| > The first links are spiffy little metaphors, but apply just as much at "God could smite all of humanity, even if you don't understand how". They're not making any argument, just assumptions. In particular, they accidentally show how an AI can be superhumanly capable at certain tasks (chess), but be easily defeated by humans at others (anything else, in the case of Stockfish). As I understand it, Yud is actually providing a counterexample to a premise that other people are using to argue that humans will probably not be disempowered by AI systems. The relevant argument looks like this: P1: If intelligent system A cannot give a detailed account of how it would be bested by a more intelligent system B, then A will not be bested by B.
P2: Humans (so far) cannot give a detailed account of how a more intelligent AI system would best them.
C: So, humans will not be bested by a more intelligent AI system.
Yud is using the unskilled chess player and Magnus as a counterexample to P1.> The argument starts with a hypothetical ("there is a possible artificial agent"), and it fails to be scary: there are (apparently) already humans that can kill 70% of humanity, and yet most of humanity is still alive. So an AGI that could also do it is not implicitly scarier. Right, it's only an argument for the possibility of AGI catastrophe. It doesn't make any move to convince you that the scenario is likely. And it sounds like you already accept that the scenario is possible, so shrug. > The final twitter thread is basically a thread of people saying "no, there is no canonical, well-formulated argument for AGI catastrophe", so I'm not sure why you shared it. Maybe there is no canonical argument, but the thread definitely features arguments for likely AI catastrophe: https://wiki.aiimpacts.org/doku.php?id=arguments_for_ai_risk:is_ai_an_existential_threat_to_humanity:will_malign_ai_agents_control_the_future:argument_for_ai_x-risk_from_competent_malign_agents:start
https://arxiv.org/abs/2206.13353
https://aiadventures.net/summaries/agi-ruin-list-of-lethalities.html
|
1. States things like "Finding goals that are extinction-level bad and relatively useful appears to be easy: for example, advanced AI with the sole objective ‘increase company.com revenue’ might be highly valuable to company.com for a time, but risks longer term harms to society, if powerfully accruing resources and power toward this end with no regard for ethics beyond laws that are still too expensive to break." But even current-gen LLMs sidestep this pretty easily, and if you ask them to increase e.g. revenue, they do not propose extinction-level events or propose eschewing basic ethics. This argument falls apart upon contact with reality.

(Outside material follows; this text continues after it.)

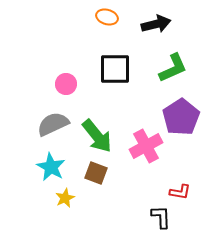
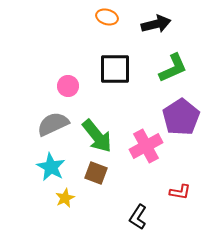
pink circle: moved 2 px right, 2 px down
black L-shape: moved 23 px left; rotated 145 degrees counterclockwise
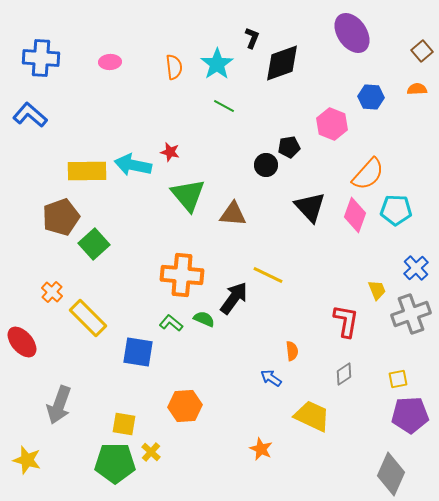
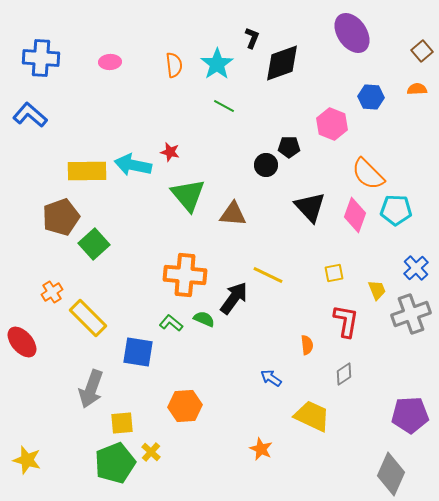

2. Is a 57-page PDF of subjectively-defined risks where it gives up on generalized paperclip-maximizing as a threat, but instead proposes narrower "power-seeking" as an unaligned threat that will lead to doom. It presents little evidence that language models will likely attempt to become power-seeking in the real world other than a (non-language-model) reinforcement learning experiment conducted by OpenAI in which an AI was trained to be good at a game that required controlling blocks, and the AI then attempted to control the blocks. It is possible I missed something in the 57 pages, but once it defines power-seeking as a supposed likely existential risk, it seemed to jump straight into proposals on attempted mitigations.
3. Requires accepting that we will by default build a misaligned superhuman AI that will cause humanity to go extinct as the basic premises of the argument (P1-P3), which makes the conclusions not particularly convincing if you don't already believe that.